INFORMATION PROVIDED
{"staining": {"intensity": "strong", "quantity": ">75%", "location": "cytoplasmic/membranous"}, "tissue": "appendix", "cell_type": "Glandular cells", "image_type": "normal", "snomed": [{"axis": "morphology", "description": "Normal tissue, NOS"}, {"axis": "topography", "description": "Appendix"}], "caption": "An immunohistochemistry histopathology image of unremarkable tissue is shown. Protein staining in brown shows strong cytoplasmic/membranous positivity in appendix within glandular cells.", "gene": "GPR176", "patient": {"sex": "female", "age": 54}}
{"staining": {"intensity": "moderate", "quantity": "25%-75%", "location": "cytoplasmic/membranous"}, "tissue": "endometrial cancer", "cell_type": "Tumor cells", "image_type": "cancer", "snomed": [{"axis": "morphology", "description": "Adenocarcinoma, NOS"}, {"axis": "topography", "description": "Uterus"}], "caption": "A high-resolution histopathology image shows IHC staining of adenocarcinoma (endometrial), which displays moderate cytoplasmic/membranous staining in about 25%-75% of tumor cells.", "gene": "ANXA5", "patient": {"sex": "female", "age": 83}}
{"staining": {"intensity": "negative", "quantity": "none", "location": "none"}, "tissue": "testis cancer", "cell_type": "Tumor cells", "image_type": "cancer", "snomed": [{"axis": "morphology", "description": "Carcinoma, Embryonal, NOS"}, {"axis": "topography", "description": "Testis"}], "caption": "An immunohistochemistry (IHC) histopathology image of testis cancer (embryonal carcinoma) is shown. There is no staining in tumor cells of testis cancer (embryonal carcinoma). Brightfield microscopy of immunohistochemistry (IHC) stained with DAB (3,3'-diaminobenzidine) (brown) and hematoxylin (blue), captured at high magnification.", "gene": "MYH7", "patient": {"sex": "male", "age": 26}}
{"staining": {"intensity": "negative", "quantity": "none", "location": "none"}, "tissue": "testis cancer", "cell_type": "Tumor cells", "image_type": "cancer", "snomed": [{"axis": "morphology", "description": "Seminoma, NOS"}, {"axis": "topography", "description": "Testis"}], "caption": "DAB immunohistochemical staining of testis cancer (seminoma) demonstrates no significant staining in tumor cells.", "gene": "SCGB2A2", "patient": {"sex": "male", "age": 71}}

WHAT TO DO
Start at the first line of the material and transcribe each line exactly, stopping once the line containing "immunohistochemistry (IHC) histopathology" has been written.

SOLUTION
{"staining": {"intensity": "strong", "quantity": ">75%", "location": "cytoplasmic/membranous"}, "tissue": "appendix", "cell_type": "Glandular cells", "image_type": "normal", "snomed": [{"axis": "morphology", "description": "Normal tissue, NOS"}, {"axis": "topography", "description": "Appendix"}], "caption": "An immunohistochemistry histopathology image of unremarkable tissue is shown. Protein staining in brown shows strong cytoplasmic/membranous positivity in appendix within glandular cells.", "gene": "GPR176", "patient": {"sex": "female", "age": 54}}
{"staining": {"intensity": "moderate", "quantity": "25%-75%", "location": "cytoplasmic/membranous"}, "tissue": "endometrial cancer", "cell_type": "Tumor cells", "image_type": "cancer", "snomed": [{"axis": "morphology", "description": "Adenocarcinoma, NOS"}, {"axis": "topography", "description": "Uterus"}], "caption": "A high-resolution histopathology image shows IHC staining of adenocarcinoma (endometrial), which displays moderate cytoplasmic/membranous staining in about 25%-75% of tumor cells.", "gene": "ANXA5", "patient": {"sex": "female", "age": 83}}
{"staining": {"intensity": "negative", "quantity": "none", "location": "none"}, "tissue": "testis cancer", "cell_type": "Tumor cells", "image_type": "cancer", "snomed": [{"axis": "morphology", "description": "Carcinoma, Embryonal, NOS"}, {"axis": "topography", "description": "Testis"}], "caption": "An immunohistochemistry (IHC) histopathology image of testis cancer (embryonal carcinoma) is shown. There is no staining in tumor cells of testis cancer (embryonal carcinoma). Brightfield microscopy of immunohistochemistry (IHC) stained with DAB (3,3'-diaminobenzidine) (brown) and hematoxylin (blue), captured at high magnification.", "gene": "MYH7", "patient": {"sex": "male", "age": 26}}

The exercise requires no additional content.